People use the five senses — sight, sound, touch, etc. —to send or receive information. Humans are able to do this in innumerable formats— the written/ spoken language, facial expressions, intonations, physical language like hugs, etc. Each of them is highly nuanced. For example, it is the slightest twitch in the eye that differentiates surprise from sarcasm. This is why it takes a computing system with 100 billion nodes i.e. our brain, to successfully communicate between two people.
This kind of processing power is not yet available outside nature.So we engineers do what we are best at — pick a niche and assume that nothing else is important.
If we focus on the simplest of these formats, the language, we are still faced with insane complexity. Language seems the simplest because it is consensus-based. Two persons cannot exchange information unless they agree on a language. Hence language has been codified. This is very useful for engineers who are trying to use structured, quantitative computing science for emulating human behavior.
The trouble is that this consensus-based codification is highly local — geographically, temporally, professionally, demographically, or by any other axis you cut it. For example a sentence like “Today is a good day.” means completely different things to people living in San Francisco than to people living in Byrd Station, Antarctica. For people living in Washington DC, it means different things in August than in February. On the same day in Washington DC, say on the day of Supreme Court’s decision on DACA, this sentence means different things to people who are politically to the extreme right than to those to the left.
To ~80% of earth’s population that does not understand English, the sentence does not mean anything at all, but let us engineers do the niche magic again and ignore them for a while.
The same idea can be expressed using different words. For example, “launch”, “unveil”, “release”, “unlock”, “announce”, “beta test” and “introduce” may mean the same event in some contexts. The same fact can also be colored in different sentiments or related to multiple other facts in multiple ways based on opinions of different authors.
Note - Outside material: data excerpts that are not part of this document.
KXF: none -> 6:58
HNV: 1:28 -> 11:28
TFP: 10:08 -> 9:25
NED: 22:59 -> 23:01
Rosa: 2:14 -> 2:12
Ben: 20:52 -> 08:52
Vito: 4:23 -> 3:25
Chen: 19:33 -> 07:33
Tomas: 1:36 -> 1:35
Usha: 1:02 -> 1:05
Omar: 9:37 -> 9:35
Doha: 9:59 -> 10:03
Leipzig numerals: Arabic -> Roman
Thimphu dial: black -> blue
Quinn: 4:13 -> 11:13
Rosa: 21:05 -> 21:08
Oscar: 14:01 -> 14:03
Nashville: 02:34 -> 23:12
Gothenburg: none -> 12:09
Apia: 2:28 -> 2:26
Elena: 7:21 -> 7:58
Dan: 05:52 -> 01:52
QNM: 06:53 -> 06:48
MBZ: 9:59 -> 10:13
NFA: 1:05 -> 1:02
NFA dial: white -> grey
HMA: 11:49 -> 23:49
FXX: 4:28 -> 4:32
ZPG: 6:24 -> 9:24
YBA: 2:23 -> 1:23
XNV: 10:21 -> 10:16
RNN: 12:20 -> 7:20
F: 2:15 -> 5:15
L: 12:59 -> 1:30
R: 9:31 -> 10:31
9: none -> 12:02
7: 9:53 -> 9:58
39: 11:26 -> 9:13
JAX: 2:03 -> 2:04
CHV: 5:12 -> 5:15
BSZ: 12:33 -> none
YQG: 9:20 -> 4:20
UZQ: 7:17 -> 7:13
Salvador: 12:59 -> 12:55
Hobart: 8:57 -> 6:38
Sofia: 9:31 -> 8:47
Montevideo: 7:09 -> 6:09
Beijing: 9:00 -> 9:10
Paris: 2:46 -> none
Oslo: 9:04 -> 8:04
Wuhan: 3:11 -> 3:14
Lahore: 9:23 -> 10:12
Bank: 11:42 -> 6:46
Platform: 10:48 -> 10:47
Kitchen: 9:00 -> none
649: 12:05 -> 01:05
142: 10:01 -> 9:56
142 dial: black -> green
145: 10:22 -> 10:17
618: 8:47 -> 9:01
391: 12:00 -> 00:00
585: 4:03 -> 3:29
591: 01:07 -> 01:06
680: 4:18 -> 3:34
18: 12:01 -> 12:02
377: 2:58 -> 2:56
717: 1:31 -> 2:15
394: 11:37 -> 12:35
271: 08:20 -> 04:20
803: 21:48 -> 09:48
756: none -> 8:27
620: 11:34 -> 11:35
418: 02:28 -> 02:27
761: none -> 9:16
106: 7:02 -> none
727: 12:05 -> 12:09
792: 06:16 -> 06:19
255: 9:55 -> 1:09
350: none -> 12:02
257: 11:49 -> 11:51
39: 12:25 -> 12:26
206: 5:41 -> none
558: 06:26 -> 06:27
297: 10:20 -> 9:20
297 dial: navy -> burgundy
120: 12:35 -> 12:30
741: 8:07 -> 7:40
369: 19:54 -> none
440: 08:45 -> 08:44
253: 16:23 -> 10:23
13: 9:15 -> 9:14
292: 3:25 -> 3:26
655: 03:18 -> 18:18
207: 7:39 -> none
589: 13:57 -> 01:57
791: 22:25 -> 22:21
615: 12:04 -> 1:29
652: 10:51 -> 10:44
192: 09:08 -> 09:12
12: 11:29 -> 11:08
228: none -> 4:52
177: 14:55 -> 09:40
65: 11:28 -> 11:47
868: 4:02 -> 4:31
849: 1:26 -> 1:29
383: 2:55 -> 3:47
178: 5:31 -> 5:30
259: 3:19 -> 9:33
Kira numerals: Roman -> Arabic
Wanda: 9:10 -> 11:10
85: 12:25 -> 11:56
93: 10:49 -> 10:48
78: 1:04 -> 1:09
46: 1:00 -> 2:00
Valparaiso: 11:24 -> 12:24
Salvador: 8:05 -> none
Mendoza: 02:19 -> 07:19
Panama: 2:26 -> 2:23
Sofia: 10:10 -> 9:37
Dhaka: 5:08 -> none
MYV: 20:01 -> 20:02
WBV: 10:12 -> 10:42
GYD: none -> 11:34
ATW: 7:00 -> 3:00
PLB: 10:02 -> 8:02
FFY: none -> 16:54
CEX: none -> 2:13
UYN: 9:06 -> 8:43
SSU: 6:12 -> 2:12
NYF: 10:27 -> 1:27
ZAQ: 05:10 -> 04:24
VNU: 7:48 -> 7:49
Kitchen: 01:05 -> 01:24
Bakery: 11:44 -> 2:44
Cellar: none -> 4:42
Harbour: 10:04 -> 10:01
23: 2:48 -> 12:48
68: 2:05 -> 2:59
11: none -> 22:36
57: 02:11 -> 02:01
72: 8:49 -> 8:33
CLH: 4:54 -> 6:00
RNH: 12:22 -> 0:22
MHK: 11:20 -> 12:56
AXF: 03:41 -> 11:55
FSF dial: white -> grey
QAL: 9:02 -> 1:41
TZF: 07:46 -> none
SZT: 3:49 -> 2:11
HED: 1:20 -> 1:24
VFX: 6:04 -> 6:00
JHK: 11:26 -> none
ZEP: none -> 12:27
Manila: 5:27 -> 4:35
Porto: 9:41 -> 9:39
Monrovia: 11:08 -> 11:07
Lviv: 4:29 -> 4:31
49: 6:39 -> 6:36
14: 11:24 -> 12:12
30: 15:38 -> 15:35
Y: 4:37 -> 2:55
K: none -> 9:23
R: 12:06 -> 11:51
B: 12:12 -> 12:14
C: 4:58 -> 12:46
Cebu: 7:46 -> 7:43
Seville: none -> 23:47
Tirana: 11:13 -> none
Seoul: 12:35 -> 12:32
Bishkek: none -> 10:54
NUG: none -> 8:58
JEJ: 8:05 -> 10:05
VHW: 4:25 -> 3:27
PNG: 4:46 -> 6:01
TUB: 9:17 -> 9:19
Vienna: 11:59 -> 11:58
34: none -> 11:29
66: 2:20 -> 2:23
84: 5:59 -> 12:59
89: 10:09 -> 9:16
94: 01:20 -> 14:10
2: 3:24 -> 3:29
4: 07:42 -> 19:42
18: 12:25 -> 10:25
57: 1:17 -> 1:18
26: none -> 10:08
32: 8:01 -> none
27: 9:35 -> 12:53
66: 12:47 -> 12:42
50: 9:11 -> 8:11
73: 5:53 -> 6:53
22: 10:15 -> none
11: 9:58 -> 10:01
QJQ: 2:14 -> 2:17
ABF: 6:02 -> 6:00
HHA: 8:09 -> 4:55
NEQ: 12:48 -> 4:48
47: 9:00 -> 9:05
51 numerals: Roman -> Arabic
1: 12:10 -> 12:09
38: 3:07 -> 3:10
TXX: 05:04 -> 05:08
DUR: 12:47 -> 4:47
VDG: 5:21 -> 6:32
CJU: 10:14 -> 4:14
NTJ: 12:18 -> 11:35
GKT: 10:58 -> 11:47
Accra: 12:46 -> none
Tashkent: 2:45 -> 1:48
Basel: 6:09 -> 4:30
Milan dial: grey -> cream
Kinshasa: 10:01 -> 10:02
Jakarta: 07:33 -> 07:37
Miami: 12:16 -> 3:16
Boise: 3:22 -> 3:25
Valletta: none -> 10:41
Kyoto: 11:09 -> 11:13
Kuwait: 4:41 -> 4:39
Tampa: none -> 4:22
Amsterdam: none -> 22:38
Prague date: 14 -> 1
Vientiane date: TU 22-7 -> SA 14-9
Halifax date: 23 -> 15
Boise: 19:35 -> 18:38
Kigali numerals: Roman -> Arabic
So, any decent solution to understand natural language (Natural Language Understanding or NLU — engineers are not that creative in making acronyms either) must be able to capture the ideas expressed by a give set of keywords and vice versa — the almost uncountable set of permutations of keywords that express the same idea. This mapping is different for a multi-variate context — geography, time of day, what not — as we saw earlier. In short, to be able to emulate even the simplest of human forms of communication, we need to capture Big Data out of every small page.
Many of the current solutions try to make a good guess as soon as they come across these tokens. For example, Stanford’s NLP kit assigns part of speech based on complex sentence parsing models built over statistical dictionaries. Another approach, like with Coseer’s Calibrated Quantum Mesh, is to take every possibility as a hypothesis. As these hypotheses are processed with each other in increasingly constrained steps, multiple permutations simply perish. For example, in the sentence “A report is due.”, we can make two hypotheses about “report” — verb or noun. When we inter-relate these with hypotheses on other words in the sentence, the verb hypothesis is voided. In either case, the simplest decisions require immense computing power.
Let’s make this real. At 9:30 pm Pacific Time on June 6, 2020, we ran a basic Finder module on www.nytimes.com. This module only focuses on the spatial position of text elements and creates hypotheses on basic facts encountered in text. The output is then used by multiple sophisticated algorithms to solve real problems. When we printed the JSON for NY Times, the basic mode output for single page ran into 1.7 million lines. For our solutions for Finance and Pharma sectors, our servers process 1–1.5m documents every day. In other words, for simplest of our solutions, we need to process data points running into trillions.
With the developments in Big Data and cloud technologies it has become possible to process this kind of information using commoditized hardware, so now we can attempt to emulate our brain and get computers to do things that have been exclusive human till now. Managing this ambiguity using explosive data permutations within latencies that are sensible for real time applications, is what NLU is all about.